Carter, Jung-hee, Yoon-hee, Dr. Jung and Ha-na hope to catch a train, operated by the Chinese government, that is carrying infected people to Dandong. On the way, Jung-hee and Dr. Jung restore Carter's memories by activating a device implanted in the back of his head. Carter remembers that he agreed to this mission in exchange for his family's freedom and that he suggested blocking his memories to ensure that he couldn't betray North Korea. Following a chase and combat with Kim's forces, the five finally manage to board the Chinese train. Yoon-hee wakes up, apparently cured from the disease. As the train is crossing a bridge, a bomb blast occurs, which makes the train head for a fall.

== Cast ==
- Joo Won as Carter Lee / Michael Bane
- Lee Sung-jae as Kim Jong-hyuk
- Jeong So-ri as Han Jung-hee
- Kim Bo-min as Jung Ha-na
- Byeon Seo-yun as Choi Yu-jin
- Jung Jae-young as Jung Byung-ho
- Jung Hae-kyun as Kim Dong-gyu
- Camilla Belle as Agnes
- Mike Colter as Smith
- Christina Donnelly as Agent 3

== Production ==
In March 2021, Joo Won was confirmed to be starring in the film. In May 2021, Lee Sung-jae confirmed his appearance.

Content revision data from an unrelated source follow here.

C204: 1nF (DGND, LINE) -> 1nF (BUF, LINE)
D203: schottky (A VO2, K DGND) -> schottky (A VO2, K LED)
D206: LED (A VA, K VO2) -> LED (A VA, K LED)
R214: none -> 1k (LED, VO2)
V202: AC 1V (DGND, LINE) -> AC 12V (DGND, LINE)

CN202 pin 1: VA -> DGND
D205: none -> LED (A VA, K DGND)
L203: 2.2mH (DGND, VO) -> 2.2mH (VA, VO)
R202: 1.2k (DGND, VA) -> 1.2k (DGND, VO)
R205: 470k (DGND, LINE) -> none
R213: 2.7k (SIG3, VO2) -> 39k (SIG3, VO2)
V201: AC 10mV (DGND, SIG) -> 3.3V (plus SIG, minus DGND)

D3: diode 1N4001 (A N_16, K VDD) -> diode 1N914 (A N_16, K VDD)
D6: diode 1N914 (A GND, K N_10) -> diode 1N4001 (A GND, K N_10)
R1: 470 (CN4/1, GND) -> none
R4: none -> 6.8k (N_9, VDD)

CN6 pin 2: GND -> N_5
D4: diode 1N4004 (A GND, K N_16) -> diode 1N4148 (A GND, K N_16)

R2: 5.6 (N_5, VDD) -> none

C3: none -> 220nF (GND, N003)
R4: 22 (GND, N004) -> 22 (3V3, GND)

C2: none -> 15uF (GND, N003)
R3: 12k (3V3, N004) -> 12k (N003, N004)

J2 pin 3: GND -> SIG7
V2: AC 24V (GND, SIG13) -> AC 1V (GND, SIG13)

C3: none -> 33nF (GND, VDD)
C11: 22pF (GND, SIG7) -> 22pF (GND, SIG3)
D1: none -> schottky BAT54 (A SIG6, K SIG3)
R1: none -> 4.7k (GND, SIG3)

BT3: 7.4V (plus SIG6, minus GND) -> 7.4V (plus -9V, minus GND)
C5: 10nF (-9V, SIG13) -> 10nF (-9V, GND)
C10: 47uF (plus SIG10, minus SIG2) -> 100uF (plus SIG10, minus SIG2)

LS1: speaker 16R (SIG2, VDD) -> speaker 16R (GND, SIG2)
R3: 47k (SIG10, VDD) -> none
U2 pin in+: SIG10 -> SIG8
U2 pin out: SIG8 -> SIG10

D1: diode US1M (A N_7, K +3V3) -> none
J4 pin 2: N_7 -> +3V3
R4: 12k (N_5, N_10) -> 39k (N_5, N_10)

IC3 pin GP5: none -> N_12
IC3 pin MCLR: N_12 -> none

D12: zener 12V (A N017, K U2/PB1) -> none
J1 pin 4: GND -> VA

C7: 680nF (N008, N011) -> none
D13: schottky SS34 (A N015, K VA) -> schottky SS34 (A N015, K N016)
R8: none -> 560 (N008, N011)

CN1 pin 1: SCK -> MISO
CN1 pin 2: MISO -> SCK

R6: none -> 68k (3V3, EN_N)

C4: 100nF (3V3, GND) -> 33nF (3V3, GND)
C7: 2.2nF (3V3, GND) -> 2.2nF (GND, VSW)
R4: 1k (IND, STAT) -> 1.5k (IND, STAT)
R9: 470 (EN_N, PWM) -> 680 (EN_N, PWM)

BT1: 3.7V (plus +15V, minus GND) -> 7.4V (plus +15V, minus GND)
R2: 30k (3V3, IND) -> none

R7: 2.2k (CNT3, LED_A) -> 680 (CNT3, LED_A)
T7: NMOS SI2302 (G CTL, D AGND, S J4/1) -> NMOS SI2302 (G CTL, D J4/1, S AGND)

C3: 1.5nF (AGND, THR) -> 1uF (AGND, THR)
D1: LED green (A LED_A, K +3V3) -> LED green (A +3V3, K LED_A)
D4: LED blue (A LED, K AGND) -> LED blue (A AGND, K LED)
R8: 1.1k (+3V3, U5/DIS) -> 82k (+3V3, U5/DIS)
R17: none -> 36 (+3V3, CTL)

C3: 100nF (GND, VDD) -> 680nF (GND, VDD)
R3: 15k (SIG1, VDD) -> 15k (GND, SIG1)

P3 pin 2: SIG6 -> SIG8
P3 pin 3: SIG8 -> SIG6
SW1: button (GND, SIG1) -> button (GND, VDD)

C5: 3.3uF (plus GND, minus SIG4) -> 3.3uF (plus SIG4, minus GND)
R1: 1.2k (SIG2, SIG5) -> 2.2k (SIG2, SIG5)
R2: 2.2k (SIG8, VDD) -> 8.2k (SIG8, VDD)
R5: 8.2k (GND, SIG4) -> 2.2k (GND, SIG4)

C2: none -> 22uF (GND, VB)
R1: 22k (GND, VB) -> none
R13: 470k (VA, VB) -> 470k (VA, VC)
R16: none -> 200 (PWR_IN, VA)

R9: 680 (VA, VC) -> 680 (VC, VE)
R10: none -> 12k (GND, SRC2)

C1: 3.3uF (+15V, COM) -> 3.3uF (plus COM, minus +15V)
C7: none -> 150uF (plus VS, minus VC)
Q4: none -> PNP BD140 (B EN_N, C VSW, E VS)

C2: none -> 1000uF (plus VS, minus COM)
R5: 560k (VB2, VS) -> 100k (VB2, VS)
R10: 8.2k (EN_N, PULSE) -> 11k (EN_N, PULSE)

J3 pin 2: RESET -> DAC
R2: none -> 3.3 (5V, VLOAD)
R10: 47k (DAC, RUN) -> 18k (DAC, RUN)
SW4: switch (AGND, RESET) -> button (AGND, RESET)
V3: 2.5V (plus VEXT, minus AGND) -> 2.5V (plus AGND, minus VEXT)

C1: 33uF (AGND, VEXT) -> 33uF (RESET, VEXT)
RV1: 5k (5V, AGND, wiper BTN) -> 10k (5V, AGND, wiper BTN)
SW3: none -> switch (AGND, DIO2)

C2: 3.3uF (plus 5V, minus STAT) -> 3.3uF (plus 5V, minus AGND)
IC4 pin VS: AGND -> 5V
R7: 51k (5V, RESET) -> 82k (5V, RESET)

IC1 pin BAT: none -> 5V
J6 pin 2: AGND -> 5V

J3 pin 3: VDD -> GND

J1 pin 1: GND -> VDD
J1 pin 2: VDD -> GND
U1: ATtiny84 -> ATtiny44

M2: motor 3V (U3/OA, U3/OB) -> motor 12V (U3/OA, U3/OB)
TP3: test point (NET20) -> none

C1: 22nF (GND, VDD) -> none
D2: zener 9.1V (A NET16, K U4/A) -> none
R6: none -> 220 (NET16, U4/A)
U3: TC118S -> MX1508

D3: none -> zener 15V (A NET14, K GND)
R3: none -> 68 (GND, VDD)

Filming took place in Osong, North Chungcheong Province in late June 2021.

== Reception ==
=== Viewership ===
Within three days of release Carter recorded 27.3 million hours viewed and ranked first in Netflix's global Top 10 movie (non-English) category for the week of August 1 to 7, entering the Top 10 list in a total of 90 countries. At one point, the movie ranked in the global all-time top 10 but fell out with 65.39 million hours watched in the first 28 days.

=== Critical response ===
  Kim Na-yeon of Star News praised the direction of the action scenes, such as making the helicopter aerial battle and skydiving fight scene in live action rather than CG, and the intense action performance of Joo Won. Kim Bo-ram in her review for Yonhap News Agency praised the director for creatively weaving "breath-taking action sequences of physical combat, gun fights and large-scale helicopter stunts" but stated that the "latter part of the movie, when the true story of Carter's mission is revealed, makes the majority of the parts, including the fast-paced action scenes, almost tiring." YTN's Kang Nae-ri stated that the film fails to immerse the audience, and the tension decreases towards the second half, but praised Joo Won for his splendid action performance and digesting title role. Writing for Sports Kyunghyang, Lee Da-won criticised the director for using Joo Won's efforts in a crude way. Lee stated that the only good thing about this movie is Joo Won's action sequences but his power lasts less than 20 minutes due to the tattered story and senseless directing.

In his review for South China Morning Post, James Marsh wrote [the film's] "action feels weightless and simulated, even when propped up by Won's insanely physical performance", described the film as "dizzyingly ridiculous" and rated it 2 out of 5 stars. Rohan Naahar, writing for The Indian Express, rated the film 1 out of 5, describing it as "an action film so ridiculous that you'll often wish that you were among the scores of faceless villains whose heads are smashed to a pulp by the film's protagonist", and criticizing the film's resemblance to a video game. Writing for Mashable, Sam Haysom described the opening sequence as "dizzying, fantastically choreographed, ultra-violent, and impressively filmed" so that it "leaves you feeling sea sick and a bit drained" and stated: "The quantity and scale of action is both Carter's greatest strength and its greatest weakness. It's all very well done, but there's just too much of it." Concluding his review, Haysom wrote that the audience is "barely given time to draw a breath — and the film suffers for it."